The state rooms on the ground floor are very handsome but the queer antique little old corners, cells, recesses, “passages that lead to nothing,” unexpected openings, and abrupt stoppages, with the quaint devices of various old-fashioned ornaments, amused me the most. My bed-room was furnished with crimson velvet, bed included, yet so high, though only the second story, that it made me giddy to look into the park, and tired to wind up the flight of stairs. It was formerly the favourite room, the housekeeper told me, of Bishop Ken, who put on his shroud in it before he died. Had I fancied I had seen his ghost, I might have screamed my voice away, unheard by any assistant to lay it; for so far was I from the rest of the habitable part of the mansion, that not the lungs of Mr.

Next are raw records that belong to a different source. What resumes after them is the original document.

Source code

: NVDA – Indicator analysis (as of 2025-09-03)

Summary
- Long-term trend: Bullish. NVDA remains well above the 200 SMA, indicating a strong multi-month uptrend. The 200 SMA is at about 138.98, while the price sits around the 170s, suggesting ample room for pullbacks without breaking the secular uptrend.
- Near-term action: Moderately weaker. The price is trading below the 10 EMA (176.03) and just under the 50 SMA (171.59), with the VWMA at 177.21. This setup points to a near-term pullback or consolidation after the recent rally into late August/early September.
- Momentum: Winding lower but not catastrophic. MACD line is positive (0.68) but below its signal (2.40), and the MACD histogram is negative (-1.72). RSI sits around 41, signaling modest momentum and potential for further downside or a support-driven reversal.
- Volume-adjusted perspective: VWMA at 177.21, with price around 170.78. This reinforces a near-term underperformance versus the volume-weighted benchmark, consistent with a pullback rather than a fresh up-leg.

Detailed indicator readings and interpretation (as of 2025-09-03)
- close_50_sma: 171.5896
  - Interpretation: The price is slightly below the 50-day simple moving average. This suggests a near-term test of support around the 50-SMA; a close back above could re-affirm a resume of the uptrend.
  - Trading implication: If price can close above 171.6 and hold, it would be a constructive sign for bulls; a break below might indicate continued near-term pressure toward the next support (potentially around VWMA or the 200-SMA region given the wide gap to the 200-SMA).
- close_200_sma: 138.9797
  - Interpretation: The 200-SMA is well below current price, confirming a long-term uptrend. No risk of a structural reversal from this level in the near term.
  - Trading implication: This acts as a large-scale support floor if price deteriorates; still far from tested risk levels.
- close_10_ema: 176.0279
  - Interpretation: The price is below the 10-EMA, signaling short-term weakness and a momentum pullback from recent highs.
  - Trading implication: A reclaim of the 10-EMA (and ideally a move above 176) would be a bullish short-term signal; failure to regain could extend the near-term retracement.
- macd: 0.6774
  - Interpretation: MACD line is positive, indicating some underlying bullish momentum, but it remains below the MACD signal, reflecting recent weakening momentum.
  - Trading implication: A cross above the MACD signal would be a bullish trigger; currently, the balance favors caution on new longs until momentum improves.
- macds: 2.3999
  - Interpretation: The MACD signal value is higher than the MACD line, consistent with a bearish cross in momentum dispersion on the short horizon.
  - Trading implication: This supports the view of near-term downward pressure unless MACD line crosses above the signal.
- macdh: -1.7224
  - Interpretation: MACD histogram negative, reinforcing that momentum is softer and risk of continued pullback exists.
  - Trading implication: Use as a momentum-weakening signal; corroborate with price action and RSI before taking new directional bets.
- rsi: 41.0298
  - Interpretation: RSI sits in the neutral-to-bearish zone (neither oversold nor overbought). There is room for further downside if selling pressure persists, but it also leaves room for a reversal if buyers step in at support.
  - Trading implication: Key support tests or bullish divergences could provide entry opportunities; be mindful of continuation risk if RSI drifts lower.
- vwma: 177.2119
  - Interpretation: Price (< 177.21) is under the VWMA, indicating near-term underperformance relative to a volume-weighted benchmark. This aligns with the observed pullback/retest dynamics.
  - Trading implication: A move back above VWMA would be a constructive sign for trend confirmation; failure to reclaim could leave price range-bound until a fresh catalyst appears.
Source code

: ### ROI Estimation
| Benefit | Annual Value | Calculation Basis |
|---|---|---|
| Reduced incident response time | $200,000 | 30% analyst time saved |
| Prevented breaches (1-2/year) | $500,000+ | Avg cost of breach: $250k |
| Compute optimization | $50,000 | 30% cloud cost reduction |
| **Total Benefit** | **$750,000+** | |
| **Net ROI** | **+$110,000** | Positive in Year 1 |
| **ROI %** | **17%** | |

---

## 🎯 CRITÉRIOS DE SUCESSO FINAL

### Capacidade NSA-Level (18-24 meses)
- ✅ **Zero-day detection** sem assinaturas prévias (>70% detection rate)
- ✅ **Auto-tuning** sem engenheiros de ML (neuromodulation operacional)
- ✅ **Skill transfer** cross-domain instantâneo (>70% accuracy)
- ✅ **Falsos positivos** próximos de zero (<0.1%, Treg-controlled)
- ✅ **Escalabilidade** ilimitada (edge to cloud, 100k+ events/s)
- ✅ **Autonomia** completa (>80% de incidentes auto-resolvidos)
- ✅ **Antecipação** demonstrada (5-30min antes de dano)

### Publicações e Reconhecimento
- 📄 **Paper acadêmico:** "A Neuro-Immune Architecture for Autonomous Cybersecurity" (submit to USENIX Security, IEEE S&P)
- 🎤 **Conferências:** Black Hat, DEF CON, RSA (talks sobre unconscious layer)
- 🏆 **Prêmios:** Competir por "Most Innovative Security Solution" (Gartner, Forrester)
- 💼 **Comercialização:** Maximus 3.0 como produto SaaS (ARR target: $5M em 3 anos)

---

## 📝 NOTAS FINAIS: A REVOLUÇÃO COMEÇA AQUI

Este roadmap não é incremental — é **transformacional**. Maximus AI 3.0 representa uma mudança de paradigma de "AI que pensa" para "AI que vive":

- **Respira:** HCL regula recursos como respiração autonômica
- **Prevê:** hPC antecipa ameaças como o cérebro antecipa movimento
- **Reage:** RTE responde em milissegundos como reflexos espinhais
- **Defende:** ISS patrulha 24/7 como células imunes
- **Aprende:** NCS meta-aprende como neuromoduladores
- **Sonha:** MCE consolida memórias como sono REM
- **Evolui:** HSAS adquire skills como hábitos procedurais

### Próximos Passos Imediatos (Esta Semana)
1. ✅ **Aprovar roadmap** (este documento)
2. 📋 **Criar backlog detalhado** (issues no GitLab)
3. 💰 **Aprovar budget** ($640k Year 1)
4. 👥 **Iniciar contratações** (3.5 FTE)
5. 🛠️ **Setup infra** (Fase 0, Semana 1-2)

Bruce could have availed me.[319]
The park is noble and spacious. It was filled with country folks, permitted to enter that they might see their sovereigns, and it looked as gay without as it seemed gloomy within. The people were dressed in their best, as if they came to a fair; and such shouts and hallooings ensued, whenever the king appeared at a window, that the whole building rang again with the vibration. Nothing upon earth can be more gratifying than the sight of this dear and excellent king thus loved and received by all descriptions of his subjects.
TOTTENHAM COURT: RETURN TO WINDSOR.
Sept. 16.—We set out, amidst the acclamations of a multitude, from Longleat for Tottenham park, the seat of Lord Aylesbury. The park is of great extent and moderate beauty. The house is very well.